[The problem]
Answer these questions from the passage about the shot deer:
(a) How many lead bullets had gone through or lodged in the deer?
(b) Under Texan law, who leases land from individuals for a public hunt?
(c) What had not yet accumulated on the blood?

Approaching the deer, we stopped short. This guy hadn’t been hit by a car. Two lead bullets had sliced through him, a through-and-through in the jugular and another lodged just above the eye. Not seeing any signs of life, we felt his nose. It was still warm, and the flies had not yet accumulated on the wet, crimson blood. We had probably arrived mere minutes after he died.
Texan law allows for public hunting on select private lands to help the state manage the surplus of white-tailed deer. Property owners can apply for a drawing in which the government leases land from individuals for a public hunt. However, the hunting is monitored during a set check-in and check-out time. This deer had been illegally shot.

[Extracted data]
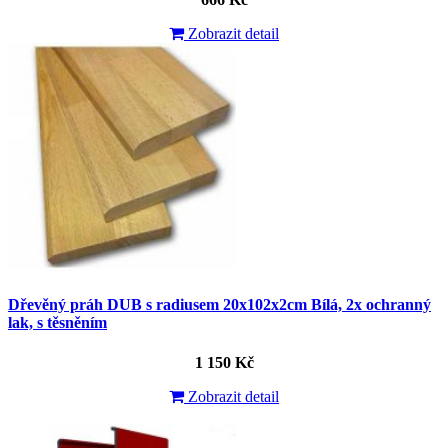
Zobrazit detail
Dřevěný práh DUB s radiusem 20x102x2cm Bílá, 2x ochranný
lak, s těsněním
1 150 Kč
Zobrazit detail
---
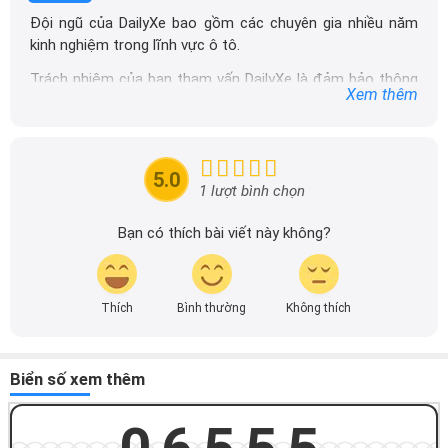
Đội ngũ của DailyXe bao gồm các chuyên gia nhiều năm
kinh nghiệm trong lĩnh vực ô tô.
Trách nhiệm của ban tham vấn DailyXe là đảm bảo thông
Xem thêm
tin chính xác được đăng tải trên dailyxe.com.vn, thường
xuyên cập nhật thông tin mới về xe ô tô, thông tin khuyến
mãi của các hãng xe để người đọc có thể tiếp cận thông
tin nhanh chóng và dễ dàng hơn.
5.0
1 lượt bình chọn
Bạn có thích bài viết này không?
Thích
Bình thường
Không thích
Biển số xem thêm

[Solution to this task]
(a) Two
(b) The government
(c) The flies